Mike Killenberg

Journalism department founder retires – Archive

After 23 years, Dr. George Michael Killenberg, professor and founding director of the Department of Journalism and Media studies, retires.

Dr. Killenberg, who has taught thousands of students since he joined the USF St. Petersburg campus in 1988, grew up spending time with his father who edited for a daily newspaper in his hometown.

Before Killenberg joined USF St. Petersburg campus, he spent 15 years at Southern Illinois University at Edwardsville where he directed the graduate studies program in mass communications.

He came to USF St. Petersburg campus with a task to accomplish, building a Journalism and Media Studies program from scratch.

After working long hours in the journalism department, Killenberg hired his first faculty member, Dr.

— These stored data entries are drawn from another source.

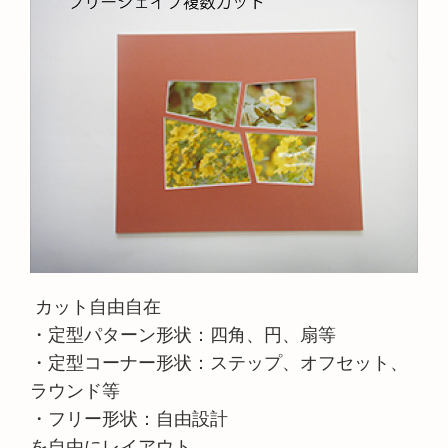
カット自由自在
・定型パターン形状：四角、円、扇等
・定型コーナー形状：
ステップ、オフセット、
ラウンド等
・フリー形状：自由設計
を自由にレイアウト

Robert Dardenne.

“I persuaded him to leave the University of Tennessee and come down here and after lots of very hard work, we were able to get the program started and later accredited.” Killenberg said.

Dardenne and Killenberg share a lot of commonality for journalism. “We had lots in common and spent a lot of time together. We both seemed to have a journalistic conscious,” said Dardenne.

Killenberg believes building the program, initially a graduate program, was the most rewarding part of his career, not only as a teacher, but also as an author and print journalist.

Killenberg is “very passionate,” Dardenne said. “The Journalism and Media Studies program is like a child he birthed, and has watched change and evolve over the years.”

Not only has he seen the program change, but he has also seen the transformation take place in journalism following the information age. “In 1980, at the L.A. Times we had three computers for the entire newspaper, and the Internet was nothing at that time,” Killenberg said.

In 2004, the Journalism and Media Studies program received a full first time accreditation in both the undergraduate and graduate programs by the Association for Education in Journalism and Mass Communication.

Dardenne led the department to be accredited again in 2010. The Accrediting Council on Education in Journalism and Mass Communication requires the lengthy process every six years to keep accreditation.

“USFSP was a ghost town in the daytime and at night the campus came alive,” Killenberg said of when he first started teaching about 23 years. “It has been a privilege to see the university bloom, especially over the last five or six years. This is a place where you know your professors and they know you.”

His accomplishments at USF are numerous, including chairing USF St. Petersburg’s Strategic Committee; creating the Neighborhood News Bureau; heading the task force that created the campus mission, values and vision statement; and chairing the faculty governance council.

In 1998, he received the Professorial Excellence Award, and in 2006 he received the emeritus award for distinguished faculty members as an honorary award.

He started his phased retirement in 2006 and at the end of the 2011 spring semester he will be closing his grade book for good. “I love teaching,” Killenberg said.

Killenberg has been a “founding and guiding light for this program, and we will be very sorry to see him go,” Dardenne said.

Killenberg plans to spend most of his time after retirement being a “reverse snowbird” in Wisconsin,” he said, “reading for enjoyment, playing golf, maybe helping out a local newspaper Dora County Advocate, and I have a few book ideas.”